When it comes to hearing, precision is important say researchers. Due to the fact vertebrates, such as birds and humans, have two ears, and sound-waves from either side travel different distances to arrive at each one, localizing sound involves discerning subtle differences. The brain has to keep time better than a Swiss watch to locate where sound is coming from. In fact, the quality of this sound processing precision is a limiting factor in how well a person detects the location of sound and perceives speech. Now, a study from researchers at Lehigh’s University identifies the specific synaptic and post-synaptic characteristics that allow auditory neurons to compute with raised temporal precision. The team state that their findings ultimately reveal the optimal arrangement of both input and electrical properties needed for neurons to process their ‘preferred’ frequency with maximum precision. The study is published in The Journal of Neuroscience.
Previous studies show that hair cells in the cochlea, the auditory portion of the inner ear, vibrate in response to sounds and thereby convert sound into electrical activity. Each hair cell in the cochlea is partnered with several neurons that convey information from the ear to the brain in an orderly way. Timing precision is important to cochlear neurons because their firing pattern is specific for each sound frequency. Earlier studies from the lab demonstrated for the first time that synaptic input, the messages being sent between neurons, are distinct across frequencies and that these different impulse patterns are ‘mapped’ onto the neurons of the cochlear nucleus. However, the mechanisms that allow neurons to respond properly to these frequency-specific incoming messages remained poorly understood. The current study investigates auditory brain cell membrane selectivity to show that the neurons tuned to receive high-frequency sound preferentially select faster input than their low-frequency-processing counterparts, and that this preference is tolerant of changes to the inputs being received.
The current study develops a computer simulation of low frequency and high frequency neurons, based on observations of physiological activity. These computational models tested which combinations of properties are crucial to phase-locking, where neurons fire in synchrony with the phase of a stimulus. Results show that the model predicted the optimal arrangement of synaptic properties for phase-locking, which is specific to stimulus frequency. These computational predictions were then tested physiologically in the neurons.
The researchers state that they investigated properties which contribute to temporal processing both physiologically and in a computational model. Results show that neurons processing low-frequency input benefit from integration of many weak inputs, whereas those processing higher frequencies progressively lose precision by integration of multiple inputs. They conclude that they have revealed general features of input-output optimization that apply to all neurons that process time varying input.

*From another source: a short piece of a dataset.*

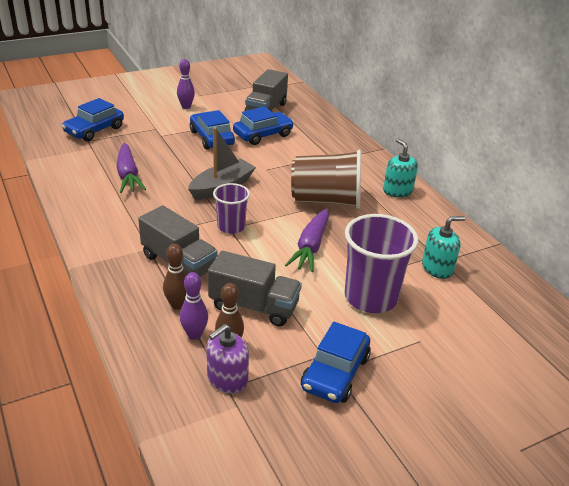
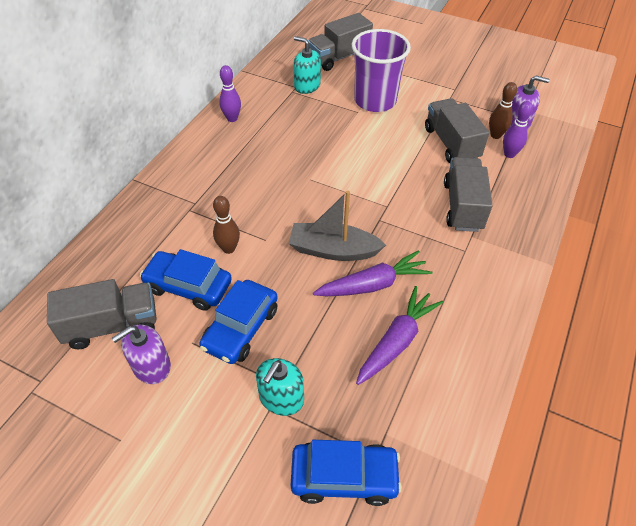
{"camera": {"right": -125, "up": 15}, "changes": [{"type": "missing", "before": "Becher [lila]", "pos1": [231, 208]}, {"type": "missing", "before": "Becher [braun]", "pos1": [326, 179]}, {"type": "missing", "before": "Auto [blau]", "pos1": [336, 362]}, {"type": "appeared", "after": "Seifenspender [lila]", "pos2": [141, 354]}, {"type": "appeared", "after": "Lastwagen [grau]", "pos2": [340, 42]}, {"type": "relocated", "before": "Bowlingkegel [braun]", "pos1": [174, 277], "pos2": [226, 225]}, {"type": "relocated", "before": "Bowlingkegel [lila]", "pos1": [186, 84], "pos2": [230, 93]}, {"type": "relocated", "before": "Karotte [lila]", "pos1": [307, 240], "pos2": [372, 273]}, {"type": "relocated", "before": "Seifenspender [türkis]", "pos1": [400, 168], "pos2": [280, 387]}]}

The team surmise that they have assembled what is known about the optimal electrical properties and synaptic inputs into a single cohesive model, laying the groundwork needed to investigate some of the big questions in the field of auditory neuroscience. For the future, the researchers state that resolving these questions may someday lead the global medical community to a better understanding of how to preserve the natural organization of the auditory structures in the brain for those who are born with profound hearing loss.